ポケGO沸騰!「ポケモノミクス」の巨大潜在力 任天堂に加え周辺企業への好影響も大きい
料金については多くのスマホゲームと同じく、アプリの入手と基本的なプレーは無料。ゲームの進行に必要なアイテムは、街中を歩けば無料でもらえるが、おカネを支払えばすぐにも手に入る、“時短型”の課金制が採用された。これは欧米ではすでにありふれた手法だ。
なお、日本で「ガチャ」と呼ばれていたランダム要素の強い課金は採用されず、ギャンブル性は低い。
運営する側にとって“おいしい”のは、プレーヤーからだけではなく、地域からも集金できることだ。
アイテムが手に入る「ポケストップ」やモンスターが対戦する「ジム」の場所を設置するのには費用が必要。店舗や旧跡が選ばれることが多いが、そこには多くのプレーヤーが集まり、物販などビジネスにも結び付く。企業からスポンサー料を徴収し、より集客できる特別な場所の提供も可能だ。日本での導入時には、日本マクドナルドホールディングスと提携、全国3000店舗内でのコラボが始まっている。
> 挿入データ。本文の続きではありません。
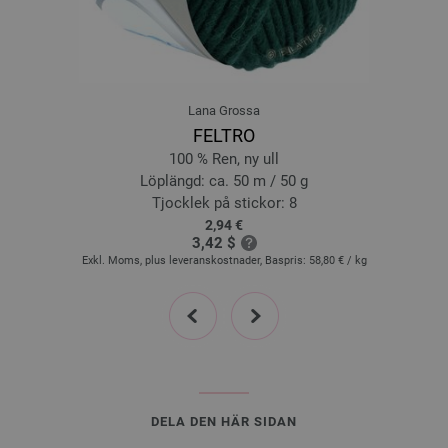
Lana Grossa
FELTRO
100 % Ren, ny ull
Löplängd: ca. 50 m / 50 g
Tjocklek på stickor: 8
2,94 €
3,42 $
Exkl. Moms, plus leveranskostnader, Baspris:
58,80 €
/ kg
prev
next
DELA DEN HÄR SIDAN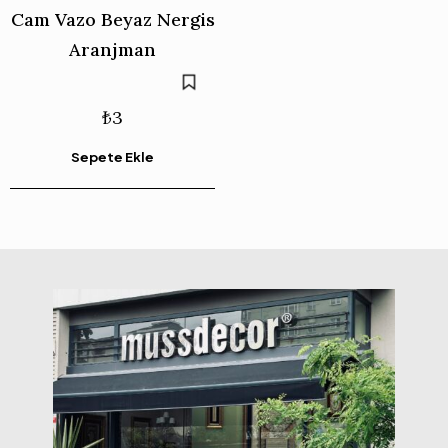
Cam Vazo Beyaz Nergis
Aranjman
₺
3
Sepete Ekle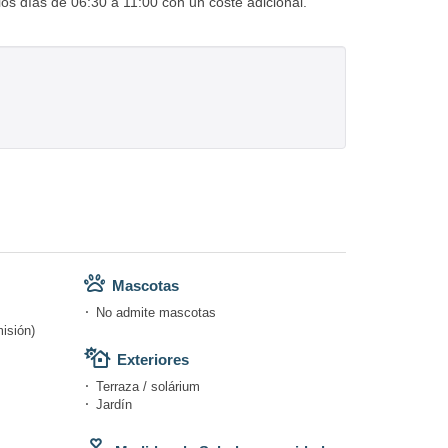
los días de 06:30 a 11:00 con un coste adicional.
Mascotas
No admite mascotas
isión)
Exteriores
Terraza / solárium
Jardín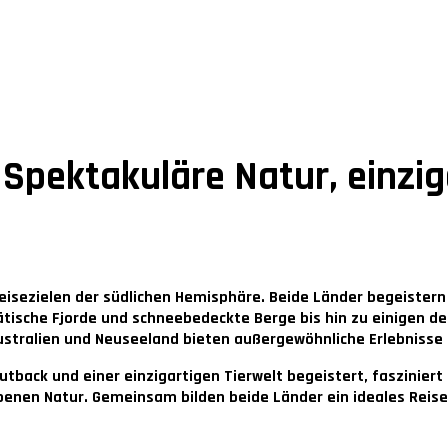
Spektakuläre Natur, einzig
eisezielen der südlichen Hemisphäre. Beide Länder begeistern
ische Fjorde und schneebedeckte Berge bis hin zu einigen de
ustralien und Neuseeland bieten außergewöhnliche Erlebnisse 
tback und einer einzigartigen Tierwelt begeistert, faszinier
enen Natur. Gemeinsam bilden beide Länder ein ideales Reisezie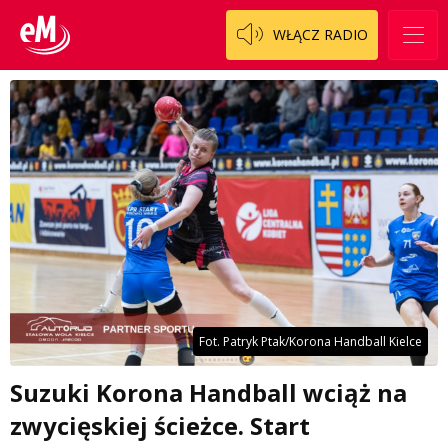
WŁĄCZ RADIO
Fot. Patryk Ptak/Korona Handball Kielce
Suzuki Korona Handball wciąż na
zwycięskiej ścieżce. Start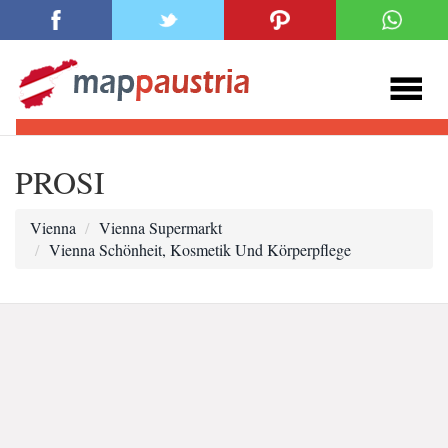
PROSI
Vienna
Vienna Supermarkt
Vienna Schönheit, Kosmetik Und Körperpflege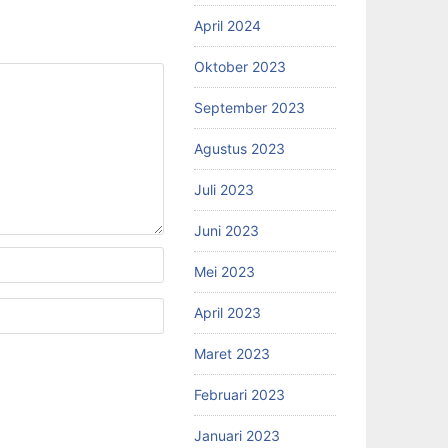
April 2024
Oktober 2023
September 2023
Agustus 2023
Juli 2023
Juni 2023
Mei 2023
April 2023
Maret 2023
Februari 2023
Januari 2023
ただし、ポケモンGOの人気が任天堂の収益に直結するかは、まだわからない。
ポケモンGOを発案したのは、米グーグルの社内ベンチャーだった米ナイアンティック。同社が2012年に投入した位置情報ゲーム『イングレス(Ingress)』が大元になっている。
歩きスマホなど事故やトラブルも
きっかけは2014年4月、グーグルがマップ上にポケモンを配置する、「グーグルマップ・ポケモンチャレンジ」なるイベントを行ったこと。ナイアンティックと任天堂、そしてポケモン関係事業を担当する任天堂の関連会社ポケモンの3社間で、つながりができた。その後、ナイアンティックがポケモン社からキャラクターのライセンス供与を受けたうえで開発した、という経緯がある。
現状、課金アイテムの売上高はアップルのiPhone向けで、1日当たり推定160万ドル超。任天堂にとってはライセンスビジネスの一環で、自社開発のゲームほど収益性は高くない。ポケモンGOの収入のうち任天堂に回るのは数分の1とされる。
懸念もある。海外のプレーヤーは1990年代から2000年代のポケモンブームを経た30代が多い。任天堂の国内の顧客より年齢は高く、米国では事故などトラブルに巻き込まれる例が頻発。日本においても配信前から、若者や子どもの「歩きスマホ」を誘発する、との心配の声が上がっていた。
それでもこの熱狂が、任天堂の築き上げたポケモンという巨大な資産によって立つことに、変わりはない。今後スマホがより低年齢層に普及する中で、キラーコンテンツになるのは必至だ。初代ポケモン発売から今年で20年。すでに親子2世代に通じるキャラクターとなったポケモンのビッグビジネスはどこまで拡大するだろうか。その可能性は極めて大きいと言えるだろう。